***** Ausgewählter Auszug

TV-Praktikum in der Kritik: Eine bitter nötige Öffentlichkeitsarbeit für den Pflegeberuf oder eine erneute Verzerrung und Trivialisierung des anspruchsvollen Berufsbilds – das ist die große Frage. Denn eine neue TV-Reihe rund um ein Praktikum in der Pflege spaltet die Gemüter in der Branche: In der sechsteiligen Doku-Reihe „Die Herzblut-Aufgabe“ schickt der Sender sechs Prominente für die Zeit von vier Wochen auf Station.

**********
***** Vorliegende Datensätze

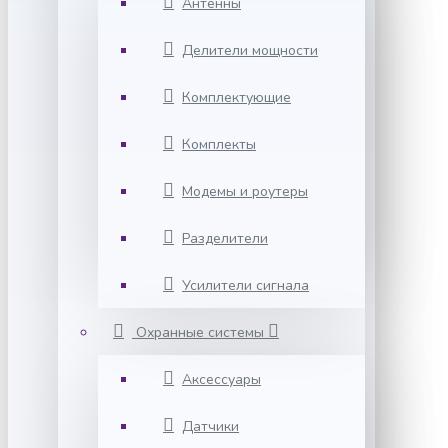
Антенны
Делители мощности
Комплектующие
Комплекты
Модемы и роутеры
Разделители
Усилители сигнала
Охранные системы
Аксессуары
Датчики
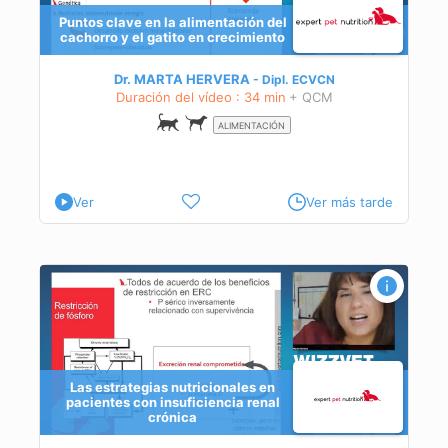
Puntos clave en la alimentación del
cachorro y el gatito en crecimiento
Dr. MARTA HERVERA
Dipl.
ECVCN
Duración del vídeo : 34 min
+ QCM
ALIMENTACIÓN
Ver
Ver más tarde
Las estrategias nutricionales en
pacientes con insuficiencia renal
crónica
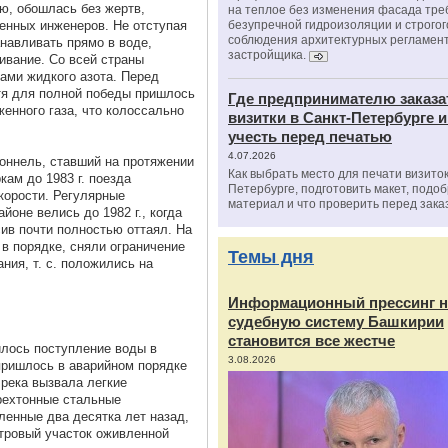
ью, обошлась без жертв,
на теплое без изменения фасада тре
енных инженеров. Не отступая
безупречной гидроизоляции и строгог
соблюдения архитектурных регламен
анавливать прямо в воде,
застройщика.
ивание. Со всей страны
ами жидкого азота. Перед
отя для полной победы пришлось
Где предпринимателю заказа
женного газа, что колоссально
визитки в Санкт-Петербурге и
учесть перед печатью
4.07.2026
тоннель, ставший на протяжении
Как выбрать место для печати визиток
кам до 1983 г. поезда
Петербурге, подготовить макет, подо
корости. Регулярные
материал и что проверить перед зака
йоне велись до 1982 г., когда
ив почти полностью оттаял. На
в порядке, сняли ограничение
Темы дня
ния, т. с. положились на
Информационный прессинг н
судебную систему Башкирии
становится все жестче
чилось поступление воды в
3.08.2026
пришлось в аварийном порядке
 река вызвала легкие
Трехтонные стальные
ленные два десятка лет назад,
етровый участок оживленной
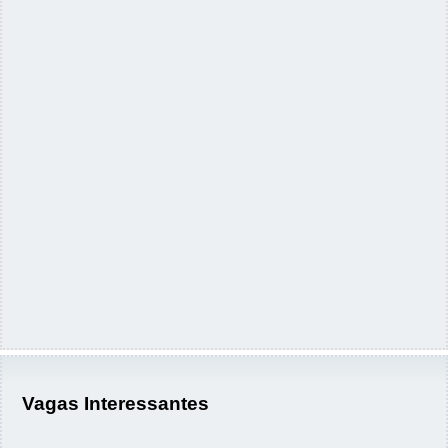
Vagas Interessantes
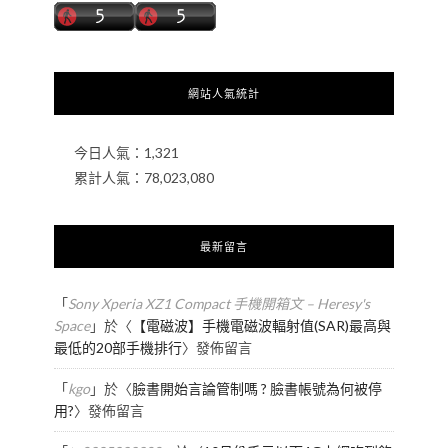
網站人氣統計
今日人氣：
1,321
累計人氣：
78,023,080
最新留言
「
Sony Xperia XZ1 Compact 手機開箱文 – Heresy's
Space
」於〈
【電磁波】手機電磁波輻射值(SAR)最高與
最低的20部手機排行
〉發佈留言
「
kgo
」於〈
臉書開始言論管制嗎 ? 臉書帳號為何被停
用?
〉發佈留言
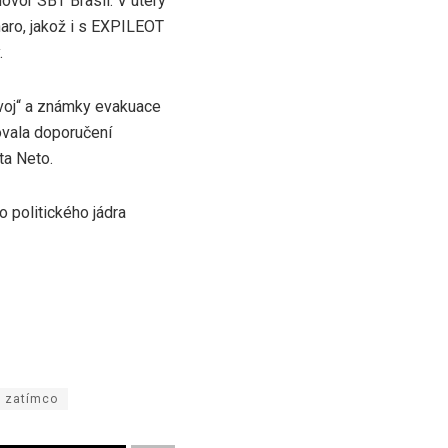
ovor SBT Brasil. V úterý
naro, jakož i s EXPILEOT
.
ývoj“ a známky evakuace
ovala doporučení
ta Neto.
 politického jádra
zatímco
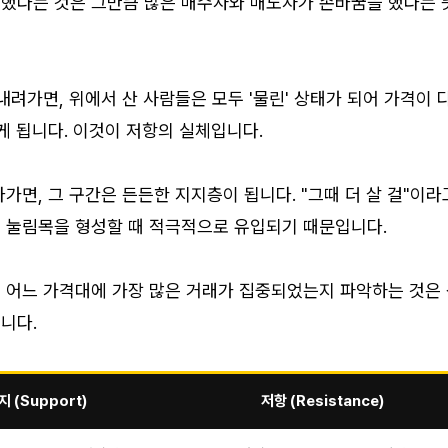
했다는 것은 그만큼 많은 매수자와 매도자가 손바꿈을 했다는 
내려가면, 위에서 산 사람들은 모두 '물린' 상태가 되어 가격이 
게 됩니다. 이것이 저항의 실체입니다.
가면, 그 구간은 든든한 지지층이 됩니다. "그때 더 살 걸"이라
 눌림목을 형성할 때 적극적으로 유입되기 때문입니다.
 어느 가격대에 가장 많은 거래가 집중되었는지 파악하는 것은
니다.
지 (Support)
저항 (Resistance)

**********

* [Ihre Aufgabe]
Führen Sie den Auszug über das TV-Praktikum in der Pflege im Anschluss an seinen letzten Satz weiter.

* [Antwort]
Der Schauspieler und Moderator Wayne Carpendale, Comedian Faisal Kawusi, Schlagerstar Patrick Lindner, das Model Jorge González und die Schauspielerin Jenny Elvers haben für das Format ein Praktikum im Helios-Klinikum von Berlin-Buch absolviert. Ab der dritten Folge stößt außerdem Lilly Becker, die Exfrau des Tennis-Weltstars, zur Gruppe hinzu. Die jeweils 90-minütigen Folgen laufen seit 18. Oktober immer montags um 20.15 Uhr. Auch in der Mediathek des Senders sind die bislang schon ausgestrahlten Folgen abrufbar.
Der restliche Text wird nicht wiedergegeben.